## ABOUT THIS TASK
Copy every record word for word. Pictures are not part of the copy.

## ENTRIES SHOWN
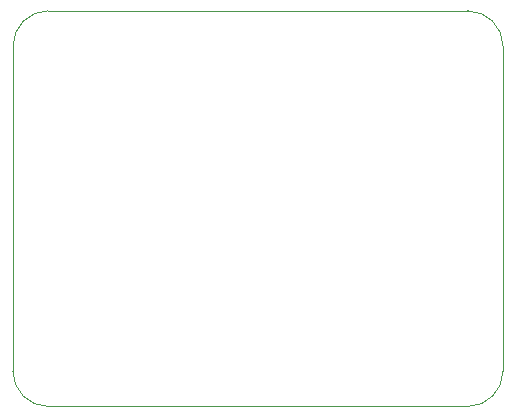
<source format=gm1>
G04 #@! TF.GenerationSoftware,KiCad,Pcbnew,7.0.9*
G04 #@! TF.CreationDate,2024-07-28T13:17:23+09:00*
G04 #@! TF.ProjectId,esp32ble_module,65737033-3262-46c6-955f-6d6f64756c65,rev?*
G04 #@! TF.SameCoordinates,Original*
G04 #@! TF.FileFunction,Profile,NP*
%FSLAX46Y46*%
G04 Gerber Fmt 4.6, Leading zero omitted, Abs format (unit mm)*
G04 Created by KiCad (PCBNEW 7.0.9) date 2024-07-28 13:17:23*
%MOMM*%
%LPD*%
G01*
G04 APERTURE LIST*
G04 #@! TA.AperFunction,Profile*
%ADD10C,0.100000*%
G04 #@! TD*
G04 APERTURE END LIST*
D10*
X163000000Y-73000000D02*
G75*
G03*
X166000000Y-70000000I0J3000000D01*
G01*
X166000000Y-42500000D02*
G75*
G03*
X163000000Y-39500000I-3000000J0D01*
G01*
X127500000Y-73000000D02*
X163000000Y-73000000D01*
X166000000Y-70000000D02*
X166000000Y-42500000D01*
X124500000Y-42500000D02*
X124500000Y-70000000D01*
X127500000Y-39500000D02*
G75*
G03*
X124500000Y-42500000I0J-3000000D01*
G01*
X163000000Y-39500000D02*
X127500000Y-39500000D01*
X124500000Y-70000000D02*
G75*
G03*
X127500000Y-73000000I3000000J0D01*
G01*
M02*

</source>
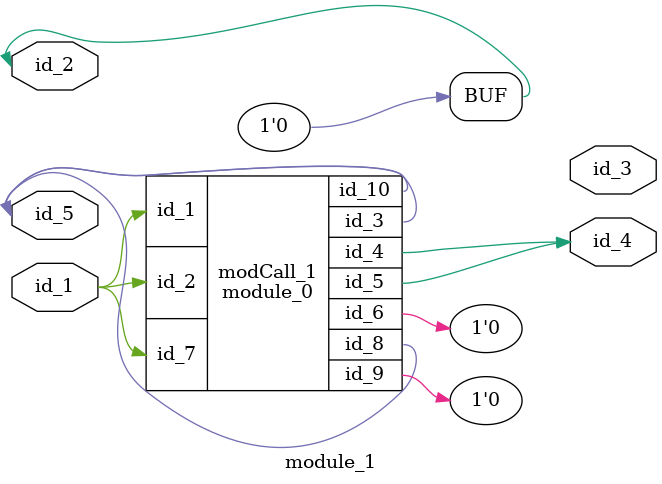
<source format=v>
module module_0 (
    id_1,
    id_2,
    id_3,
    id_4,
    id_5,
    id_6,
    id_7,
    id_8,
    id_9,
    id_10
);
  inout wire id_10;
  inout wire id_9;
  inout wire id_8;
  input wire id_7;
  output wire id_6;
  output wire id_5;
  output wire id_4;
  output wire id_3;
  input wire id_2;
  input wire id_1;
  assign id_9 = -1'b0;
endmodule
module module_1 (
    id_1,
    id_2,
    id_3,
    id_4,
    id_5
);
  inout wire id_5;
  output wire id_4;
  output wire id_3;
  inout wire id_2;
  inout wire id_1;
  assign id_2 = 1'b0;
  module_0 modCall_1 (
      id_1,
      id_1,
      id_5,
      id_4,
      id_4,
      id_2,
      id_1,
      id_5,
      id_2,
      id_5
  );
endmodule

</source>
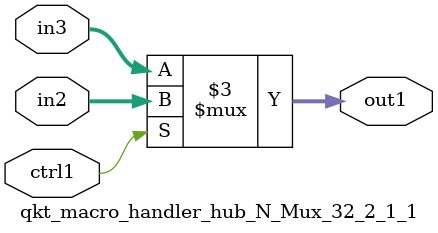
<source format=v>

`timescale 1ps / 1ps


module qkt_macro_handler_hub_N_Mux_32_2_1_1( in3, in2, ctrl1, out1 );

    input [31:0] in3;
    input [31:0] in2;
    input ctrl1;
    output [31:0] out1;
    reg [31:0] out1;

    
    // rtl_process:qkt_macro_handler_hub_N_Mux_32_2_1_1/qkt_macro_handler_hub_N_Mux_32_2_1_1_thread_1
    always @*
      begin : qkt_macro_handler_hub_N_Mux_32_2_1_1_thread_1
        case (ctrl1) 
          1'b1: 
            begin
              out1 = in2;
            end
          default: 
            begin
              out1 = in3;
            end
        endcase
      end

endmodule



</source>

## FINISHED TASK
<source format=gm1>
G04 #@! TF.GenerationSoftware,KiCad,Pcbnew,7.0.9*
G04 #@! TF.CreationDate,2024-07-28T13:17:23+09:00*
G04 #@! TF.ProjectId,esp32ble_module,65737033-3262-46c6-955f-6d6f64756c65,rev?*
G04 #@! TF.SameCoordinates,Original*
G04 #@! TF.FileFunction,Profile,NP*
%FSLAX46Y46*%
G04 Gerber Fmt 4.6, Leading zero omitted, Abs format (unit mm)*
G04 Created by KiCad (PCBNEW 7.0.9) date 2024-07-28 13:17:23*
%MOMM*%
%LPD*%
G01*
G04 APERTURE LIST*
G04 #@! TA.AperFunction,Profile*
%ADD10C,0.100000*%
G04 #@! TD*
G04 APERTURE END LIST*
D10*
X163000000Y-73000000D02*
G75*
G03*
X166000000Y-70000000I0J3000000D01*
G01*
X166000000Y-42500000D02*
G75*
G03*
X163000000Y-39500000I-3000000J0D01*
G01*
X127500000Y-73000000D02*
X163000000Y-73000000D01*
X166000000Y-70000000D02*
X166000000Y-42500000D01*
X124500000Y-42500000D02*
X124500000Y-70000000D01*
X127500000Y-39500000D02*
G75*
G03*
X124500000Y-42500000I0J-3000000D01*
G01*
X163000000Y-39500000D02*
X127500000Y-39500000D01*
X124500000Y-70000000D02*
G75*
G03*
X127500000Y-73000000I3000000J0D01*
G01*
M02*

</source>
<source format=v>
module module_0 (
    id_1,
    id_2,
    id_3,
    id_4,
    id_5,
    id_6,
    id_7,
    id_8,
    id_9,
    id_10
);
  inout wire id_10;
  inout wire id_9;
  inout wire id_8;
  input wire id_7;
  output wire id_6;
  output wire id_5;
  output wire id_4;
  output wire id_3;
  input wire id_2;
  input wire id_1;
  assign id_9 = -1'b0;
endmodule
module module_1 (
    id_1,
    id_2,
    id_3,
    id_4,
    id_5
);
  inout wire id_5;
  output wire id_4;
  output wire id_3;
  inout wire id_2;
  inout wire id_1;
  assign id_2 = 1'b0;
  module_0 modCall_1 (
      id_1,
      id_1,
      id_5,
      id_4,
      id_4,
      id_2,
      id_1,
      id_5,
      id_2,
      id_5
  );
endmodule

</source>
<source format=v>

`timescale 1ps / 1ps


module qkt_macro_handler_hub_N_Mux_32_2_1_1( in3, in2, ctrl1, out1 );

    input [31:0] in3;
    input [31:0] in2;
    input ctrl1;
    output [31:0] out1;
    reg [31:0] out1;

    
    // rtl_process:qkt_macro_handler_hub_N_Mux_32_2_1_1/qkt_macro_handler_hub_N_Mux_32_2_1_1_thread_1
    always @*
      begin : qkt_macro_handler_hub_N_Mux_32_2_1_1_thread_1
        case (ctrl1) 
          1'b1: 
            begin
              out1 = in2;
            end
          default: 
            begin
              out1 = in3;
            end
        endcase
      end

endmodule



</source>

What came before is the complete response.